Bark beetle effects on fire regimes depend on underlying fuel
modifications in semiarid systems
Abstract
Although natural disturbances such as wildfire, extreme weather events,
and insect outbreaks play a key role in structuring ecosystems and
watersheds worldwide, climate change has intensified many disturbance
regimes, which can have compounding negative effects on ecosystem
processes and services. Recent studies have highlighted the need to
understand whether wildfire increases or decreases after large-scale
beetle outbreaks. However, observational studies have produced mixed
results. To address this, we applied a coupled ecohydrological-fire
regime-beetle effects model (RHESSys-WMFire-Beetle) in a semiarid
watershed in the western US. We found that surface fire probability and
fire size decreased in the red phase (0-5 years post-outbreak),
increased in the gray phase (6-15 years post-outbreak), and depended on
mortality level in the old phase (one to several decades post-outbreak).
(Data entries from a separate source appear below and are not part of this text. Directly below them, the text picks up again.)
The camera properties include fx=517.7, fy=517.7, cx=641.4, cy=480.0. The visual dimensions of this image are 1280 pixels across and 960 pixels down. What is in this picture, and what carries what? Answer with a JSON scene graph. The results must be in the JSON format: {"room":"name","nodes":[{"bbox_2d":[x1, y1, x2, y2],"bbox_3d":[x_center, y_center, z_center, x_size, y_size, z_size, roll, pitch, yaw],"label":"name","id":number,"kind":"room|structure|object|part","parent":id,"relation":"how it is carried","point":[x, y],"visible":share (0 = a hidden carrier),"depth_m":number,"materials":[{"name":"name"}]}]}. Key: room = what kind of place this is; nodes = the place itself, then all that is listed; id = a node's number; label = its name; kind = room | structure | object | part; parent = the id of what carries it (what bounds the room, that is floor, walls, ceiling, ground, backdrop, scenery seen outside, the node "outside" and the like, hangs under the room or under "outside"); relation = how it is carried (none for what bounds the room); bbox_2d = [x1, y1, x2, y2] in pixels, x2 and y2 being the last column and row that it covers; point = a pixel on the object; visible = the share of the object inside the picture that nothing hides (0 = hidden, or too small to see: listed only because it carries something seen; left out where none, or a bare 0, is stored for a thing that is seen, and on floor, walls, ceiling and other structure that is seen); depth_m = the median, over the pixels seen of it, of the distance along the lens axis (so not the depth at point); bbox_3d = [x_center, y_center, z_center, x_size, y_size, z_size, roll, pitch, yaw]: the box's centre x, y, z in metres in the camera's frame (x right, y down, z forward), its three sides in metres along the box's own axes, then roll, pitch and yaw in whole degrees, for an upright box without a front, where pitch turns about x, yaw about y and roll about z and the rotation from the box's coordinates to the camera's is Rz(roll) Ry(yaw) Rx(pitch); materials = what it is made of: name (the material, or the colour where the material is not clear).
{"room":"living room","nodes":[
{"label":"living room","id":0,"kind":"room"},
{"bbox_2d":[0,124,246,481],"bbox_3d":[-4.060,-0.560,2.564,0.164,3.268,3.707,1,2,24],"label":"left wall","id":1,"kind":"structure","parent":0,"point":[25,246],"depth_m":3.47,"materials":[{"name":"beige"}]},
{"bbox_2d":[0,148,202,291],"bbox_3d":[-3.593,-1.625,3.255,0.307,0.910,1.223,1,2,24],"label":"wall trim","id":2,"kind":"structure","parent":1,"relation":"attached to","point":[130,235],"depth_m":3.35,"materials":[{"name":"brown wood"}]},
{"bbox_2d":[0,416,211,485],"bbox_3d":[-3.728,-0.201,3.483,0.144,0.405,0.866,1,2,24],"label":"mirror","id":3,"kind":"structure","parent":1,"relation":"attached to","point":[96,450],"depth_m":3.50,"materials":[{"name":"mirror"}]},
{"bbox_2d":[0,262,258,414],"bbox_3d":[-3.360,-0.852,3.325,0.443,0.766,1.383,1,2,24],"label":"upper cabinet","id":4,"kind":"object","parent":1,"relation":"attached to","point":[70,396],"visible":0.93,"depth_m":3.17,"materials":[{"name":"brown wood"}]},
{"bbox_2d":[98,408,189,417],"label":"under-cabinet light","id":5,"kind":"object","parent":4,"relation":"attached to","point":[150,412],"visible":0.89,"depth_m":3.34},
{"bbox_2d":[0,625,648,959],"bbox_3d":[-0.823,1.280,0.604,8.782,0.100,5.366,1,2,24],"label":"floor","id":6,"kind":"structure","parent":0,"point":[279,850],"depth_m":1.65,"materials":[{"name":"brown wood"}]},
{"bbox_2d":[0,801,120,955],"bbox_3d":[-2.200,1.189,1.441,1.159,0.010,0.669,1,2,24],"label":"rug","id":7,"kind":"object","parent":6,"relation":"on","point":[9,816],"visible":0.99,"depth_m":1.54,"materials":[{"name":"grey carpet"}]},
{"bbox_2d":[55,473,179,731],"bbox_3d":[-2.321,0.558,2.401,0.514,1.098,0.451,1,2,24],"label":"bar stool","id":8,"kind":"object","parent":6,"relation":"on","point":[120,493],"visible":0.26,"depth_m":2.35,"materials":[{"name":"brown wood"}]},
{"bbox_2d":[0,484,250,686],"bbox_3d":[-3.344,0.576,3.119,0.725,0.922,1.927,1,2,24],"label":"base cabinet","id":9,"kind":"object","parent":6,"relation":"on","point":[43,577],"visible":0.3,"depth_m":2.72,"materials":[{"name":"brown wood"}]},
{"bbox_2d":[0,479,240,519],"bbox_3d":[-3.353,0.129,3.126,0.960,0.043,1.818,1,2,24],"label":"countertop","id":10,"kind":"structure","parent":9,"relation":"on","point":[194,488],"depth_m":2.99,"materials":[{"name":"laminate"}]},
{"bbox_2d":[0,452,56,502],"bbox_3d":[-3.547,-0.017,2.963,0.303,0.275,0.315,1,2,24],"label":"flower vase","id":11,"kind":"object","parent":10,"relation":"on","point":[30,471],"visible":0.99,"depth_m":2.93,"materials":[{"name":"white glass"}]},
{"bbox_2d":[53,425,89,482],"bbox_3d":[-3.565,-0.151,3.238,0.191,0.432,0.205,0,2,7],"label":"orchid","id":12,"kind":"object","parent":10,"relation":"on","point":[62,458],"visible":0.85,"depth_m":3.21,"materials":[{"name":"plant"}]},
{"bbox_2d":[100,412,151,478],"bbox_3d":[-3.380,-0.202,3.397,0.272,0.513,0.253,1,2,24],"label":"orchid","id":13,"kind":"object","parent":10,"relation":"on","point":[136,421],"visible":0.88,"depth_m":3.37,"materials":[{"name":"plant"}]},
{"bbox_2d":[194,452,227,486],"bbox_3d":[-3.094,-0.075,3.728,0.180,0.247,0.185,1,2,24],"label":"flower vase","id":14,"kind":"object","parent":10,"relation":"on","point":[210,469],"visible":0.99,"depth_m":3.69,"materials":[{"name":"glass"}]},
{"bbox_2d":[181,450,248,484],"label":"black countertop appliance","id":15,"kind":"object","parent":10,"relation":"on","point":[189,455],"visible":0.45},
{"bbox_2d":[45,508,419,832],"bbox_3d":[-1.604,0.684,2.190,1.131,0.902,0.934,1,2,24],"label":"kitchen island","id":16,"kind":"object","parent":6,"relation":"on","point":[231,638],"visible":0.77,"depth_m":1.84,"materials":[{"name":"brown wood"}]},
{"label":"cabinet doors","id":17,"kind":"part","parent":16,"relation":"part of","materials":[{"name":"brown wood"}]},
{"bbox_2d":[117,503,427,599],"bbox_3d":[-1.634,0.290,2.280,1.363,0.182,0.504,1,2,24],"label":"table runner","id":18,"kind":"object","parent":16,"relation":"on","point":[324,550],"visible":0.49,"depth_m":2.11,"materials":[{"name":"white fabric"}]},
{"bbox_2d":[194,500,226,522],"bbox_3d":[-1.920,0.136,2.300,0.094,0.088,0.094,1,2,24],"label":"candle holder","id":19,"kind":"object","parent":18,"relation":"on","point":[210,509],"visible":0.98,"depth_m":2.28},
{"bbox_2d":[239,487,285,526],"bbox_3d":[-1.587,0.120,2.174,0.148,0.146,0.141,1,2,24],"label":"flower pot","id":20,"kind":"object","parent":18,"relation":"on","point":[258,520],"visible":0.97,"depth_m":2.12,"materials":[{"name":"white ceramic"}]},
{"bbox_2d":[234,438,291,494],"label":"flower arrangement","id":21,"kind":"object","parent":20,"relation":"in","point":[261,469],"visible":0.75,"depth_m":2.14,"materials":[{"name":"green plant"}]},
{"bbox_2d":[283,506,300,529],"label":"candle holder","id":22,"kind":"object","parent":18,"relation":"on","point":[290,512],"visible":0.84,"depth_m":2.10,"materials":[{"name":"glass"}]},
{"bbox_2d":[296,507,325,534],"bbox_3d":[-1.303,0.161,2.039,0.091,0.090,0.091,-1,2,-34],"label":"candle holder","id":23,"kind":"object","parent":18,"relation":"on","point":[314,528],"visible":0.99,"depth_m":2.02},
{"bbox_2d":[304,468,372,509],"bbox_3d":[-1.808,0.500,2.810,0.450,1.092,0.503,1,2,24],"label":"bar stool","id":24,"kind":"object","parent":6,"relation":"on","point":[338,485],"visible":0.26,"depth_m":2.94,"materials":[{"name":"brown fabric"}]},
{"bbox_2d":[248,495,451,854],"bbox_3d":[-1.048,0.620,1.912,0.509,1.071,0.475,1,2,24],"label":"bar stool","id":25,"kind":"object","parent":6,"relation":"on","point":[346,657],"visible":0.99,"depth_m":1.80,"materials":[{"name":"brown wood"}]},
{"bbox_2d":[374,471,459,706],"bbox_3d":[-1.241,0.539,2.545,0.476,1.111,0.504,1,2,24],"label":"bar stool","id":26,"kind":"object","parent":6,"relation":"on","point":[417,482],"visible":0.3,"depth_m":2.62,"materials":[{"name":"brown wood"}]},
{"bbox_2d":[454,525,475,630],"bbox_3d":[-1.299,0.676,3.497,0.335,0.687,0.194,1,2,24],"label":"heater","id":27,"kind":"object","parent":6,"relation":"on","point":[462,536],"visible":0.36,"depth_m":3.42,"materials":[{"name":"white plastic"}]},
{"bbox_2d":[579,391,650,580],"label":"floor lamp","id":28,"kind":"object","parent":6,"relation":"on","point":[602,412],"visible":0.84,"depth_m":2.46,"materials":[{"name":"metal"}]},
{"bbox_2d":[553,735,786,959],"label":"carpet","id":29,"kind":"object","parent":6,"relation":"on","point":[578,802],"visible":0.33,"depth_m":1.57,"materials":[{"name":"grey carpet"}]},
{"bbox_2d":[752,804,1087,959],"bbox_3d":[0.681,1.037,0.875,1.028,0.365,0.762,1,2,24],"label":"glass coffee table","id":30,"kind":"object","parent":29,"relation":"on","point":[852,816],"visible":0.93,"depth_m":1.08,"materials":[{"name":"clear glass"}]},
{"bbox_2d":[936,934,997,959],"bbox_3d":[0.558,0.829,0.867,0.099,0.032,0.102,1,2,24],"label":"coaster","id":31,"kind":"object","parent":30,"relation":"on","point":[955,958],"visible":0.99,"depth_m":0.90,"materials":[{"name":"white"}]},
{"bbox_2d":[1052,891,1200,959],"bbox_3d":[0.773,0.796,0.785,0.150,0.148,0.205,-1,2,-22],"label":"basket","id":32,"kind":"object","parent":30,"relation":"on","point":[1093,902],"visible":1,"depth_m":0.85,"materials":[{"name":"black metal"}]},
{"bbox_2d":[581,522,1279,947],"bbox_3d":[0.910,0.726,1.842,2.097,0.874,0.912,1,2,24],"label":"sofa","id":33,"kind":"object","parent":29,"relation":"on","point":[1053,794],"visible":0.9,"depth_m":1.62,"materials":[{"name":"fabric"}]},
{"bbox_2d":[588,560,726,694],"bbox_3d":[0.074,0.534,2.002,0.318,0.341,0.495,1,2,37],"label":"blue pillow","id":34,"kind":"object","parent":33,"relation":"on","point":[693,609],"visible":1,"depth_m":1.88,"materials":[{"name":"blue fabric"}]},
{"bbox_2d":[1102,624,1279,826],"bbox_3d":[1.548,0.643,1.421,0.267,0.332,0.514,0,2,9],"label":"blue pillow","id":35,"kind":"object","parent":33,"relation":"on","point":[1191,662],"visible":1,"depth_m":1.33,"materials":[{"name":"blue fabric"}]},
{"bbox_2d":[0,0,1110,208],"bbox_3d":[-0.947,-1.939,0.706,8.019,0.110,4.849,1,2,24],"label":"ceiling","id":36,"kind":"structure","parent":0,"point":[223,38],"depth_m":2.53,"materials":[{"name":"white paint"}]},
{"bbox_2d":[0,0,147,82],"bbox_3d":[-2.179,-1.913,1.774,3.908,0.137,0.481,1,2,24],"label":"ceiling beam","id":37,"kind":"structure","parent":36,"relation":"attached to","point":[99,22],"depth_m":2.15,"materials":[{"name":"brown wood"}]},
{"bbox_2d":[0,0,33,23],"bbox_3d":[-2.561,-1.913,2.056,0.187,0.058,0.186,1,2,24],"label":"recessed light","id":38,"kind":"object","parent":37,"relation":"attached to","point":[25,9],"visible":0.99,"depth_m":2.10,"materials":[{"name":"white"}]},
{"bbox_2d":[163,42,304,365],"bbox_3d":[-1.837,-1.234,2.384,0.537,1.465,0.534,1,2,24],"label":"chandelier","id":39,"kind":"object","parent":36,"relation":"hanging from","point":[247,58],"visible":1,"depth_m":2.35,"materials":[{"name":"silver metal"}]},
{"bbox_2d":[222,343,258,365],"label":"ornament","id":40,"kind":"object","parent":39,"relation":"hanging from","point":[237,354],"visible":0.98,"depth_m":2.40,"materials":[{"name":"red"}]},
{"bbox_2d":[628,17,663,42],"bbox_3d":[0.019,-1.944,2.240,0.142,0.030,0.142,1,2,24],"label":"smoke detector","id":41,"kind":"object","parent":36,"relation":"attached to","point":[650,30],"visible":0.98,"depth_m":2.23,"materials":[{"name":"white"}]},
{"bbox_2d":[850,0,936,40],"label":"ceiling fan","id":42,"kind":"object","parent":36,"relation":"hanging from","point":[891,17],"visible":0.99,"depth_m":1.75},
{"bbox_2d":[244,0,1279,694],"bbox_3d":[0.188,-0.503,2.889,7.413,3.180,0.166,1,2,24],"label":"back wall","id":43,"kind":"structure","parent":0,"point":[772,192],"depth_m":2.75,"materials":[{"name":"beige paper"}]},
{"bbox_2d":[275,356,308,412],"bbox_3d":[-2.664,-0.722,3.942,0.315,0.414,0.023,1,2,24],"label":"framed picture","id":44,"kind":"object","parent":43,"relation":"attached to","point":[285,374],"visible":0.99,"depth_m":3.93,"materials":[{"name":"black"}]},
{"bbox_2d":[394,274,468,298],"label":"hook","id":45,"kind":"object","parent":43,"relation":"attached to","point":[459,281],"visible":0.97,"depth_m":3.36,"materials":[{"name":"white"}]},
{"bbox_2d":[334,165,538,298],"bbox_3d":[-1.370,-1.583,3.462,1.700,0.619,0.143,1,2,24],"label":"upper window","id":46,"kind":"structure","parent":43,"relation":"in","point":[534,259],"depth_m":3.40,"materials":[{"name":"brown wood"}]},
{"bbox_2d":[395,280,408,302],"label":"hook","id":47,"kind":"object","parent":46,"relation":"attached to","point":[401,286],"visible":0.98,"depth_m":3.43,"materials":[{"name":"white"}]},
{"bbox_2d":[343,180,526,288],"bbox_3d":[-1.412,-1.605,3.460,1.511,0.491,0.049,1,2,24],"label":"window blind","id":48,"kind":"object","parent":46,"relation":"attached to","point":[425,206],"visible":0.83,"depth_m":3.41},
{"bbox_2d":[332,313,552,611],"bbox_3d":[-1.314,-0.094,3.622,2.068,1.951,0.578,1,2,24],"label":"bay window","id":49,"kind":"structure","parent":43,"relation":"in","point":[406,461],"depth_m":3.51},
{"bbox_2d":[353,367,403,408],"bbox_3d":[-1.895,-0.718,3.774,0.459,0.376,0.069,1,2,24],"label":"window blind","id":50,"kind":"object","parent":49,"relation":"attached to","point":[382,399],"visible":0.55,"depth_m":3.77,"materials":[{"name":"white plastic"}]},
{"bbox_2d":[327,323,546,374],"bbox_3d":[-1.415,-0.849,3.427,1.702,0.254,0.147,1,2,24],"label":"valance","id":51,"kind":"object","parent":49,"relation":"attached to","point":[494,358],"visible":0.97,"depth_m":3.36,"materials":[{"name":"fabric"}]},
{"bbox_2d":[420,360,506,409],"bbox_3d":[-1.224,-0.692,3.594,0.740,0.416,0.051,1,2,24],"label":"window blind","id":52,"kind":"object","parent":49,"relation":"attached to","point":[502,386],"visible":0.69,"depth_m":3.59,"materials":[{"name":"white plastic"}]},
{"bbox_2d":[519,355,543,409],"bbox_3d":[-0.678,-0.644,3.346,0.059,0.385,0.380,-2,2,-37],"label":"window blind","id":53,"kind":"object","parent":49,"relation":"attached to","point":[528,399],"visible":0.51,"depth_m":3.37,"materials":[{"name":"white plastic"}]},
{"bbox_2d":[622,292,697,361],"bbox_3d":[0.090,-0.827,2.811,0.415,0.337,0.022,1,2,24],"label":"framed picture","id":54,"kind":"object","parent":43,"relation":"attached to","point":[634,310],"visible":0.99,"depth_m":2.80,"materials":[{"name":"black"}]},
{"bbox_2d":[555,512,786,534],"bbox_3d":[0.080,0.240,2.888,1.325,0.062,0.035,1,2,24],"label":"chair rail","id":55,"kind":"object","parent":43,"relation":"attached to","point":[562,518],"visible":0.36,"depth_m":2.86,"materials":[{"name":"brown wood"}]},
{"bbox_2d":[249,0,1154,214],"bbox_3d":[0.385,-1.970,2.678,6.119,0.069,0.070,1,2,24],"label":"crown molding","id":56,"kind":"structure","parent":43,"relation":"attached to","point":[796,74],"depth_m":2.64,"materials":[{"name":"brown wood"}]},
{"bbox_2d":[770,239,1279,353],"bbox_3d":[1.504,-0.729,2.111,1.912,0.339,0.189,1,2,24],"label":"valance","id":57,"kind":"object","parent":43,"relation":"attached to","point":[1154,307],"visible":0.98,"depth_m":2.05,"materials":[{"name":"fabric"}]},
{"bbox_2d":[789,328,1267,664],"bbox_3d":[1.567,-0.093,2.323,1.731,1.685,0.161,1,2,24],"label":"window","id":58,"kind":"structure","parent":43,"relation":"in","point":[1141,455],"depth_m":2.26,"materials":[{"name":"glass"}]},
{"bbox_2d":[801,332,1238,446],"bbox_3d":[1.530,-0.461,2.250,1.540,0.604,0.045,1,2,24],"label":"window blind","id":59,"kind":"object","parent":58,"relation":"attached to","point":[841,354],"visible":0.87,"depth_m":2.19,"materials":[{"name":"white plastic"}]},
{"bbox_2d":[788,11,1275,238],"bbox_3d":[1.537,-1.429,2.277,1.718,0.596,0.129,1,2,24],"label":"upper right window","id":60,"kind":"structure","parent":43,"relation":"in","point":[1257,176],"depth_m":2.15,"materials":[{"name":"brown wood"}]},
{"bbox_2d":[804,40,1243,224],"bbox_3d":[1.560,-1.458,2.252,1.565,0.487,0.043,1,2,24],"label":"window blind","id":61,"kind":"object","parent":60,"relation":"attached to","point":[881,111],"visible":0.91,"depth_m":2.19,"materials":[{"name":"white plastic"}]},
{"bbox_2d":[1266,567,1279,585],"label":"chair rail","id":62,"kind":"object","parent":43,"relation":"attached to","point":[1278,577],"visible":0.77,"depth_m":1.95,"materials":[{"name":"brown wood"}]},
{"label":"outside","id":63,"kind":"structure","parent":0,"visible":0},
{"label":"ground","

In the gray and old phases, surface fire size and probability did not
respond to low levels of beetle-caused mortality (<=20%),
increased during medium levels of mortality (>20% and
<=50%), and remained elevated but did not change with
mortality (during the gray phase) or decreased (during the old phase)
when mortality was high (>50%). Wildfire responses also
depended on fire regime. In fuel-limited locations, fire typically
increased with increasing fuel loads, whereas in fuel-abundant
(flammability-limited) systems, fire sometimes decreased due to
decreases in fuel aridity. This modeling framework can improve our
understanding of the mechanisms driving wildfire responses and aid
managers in predicting when and where fire hazards will increase.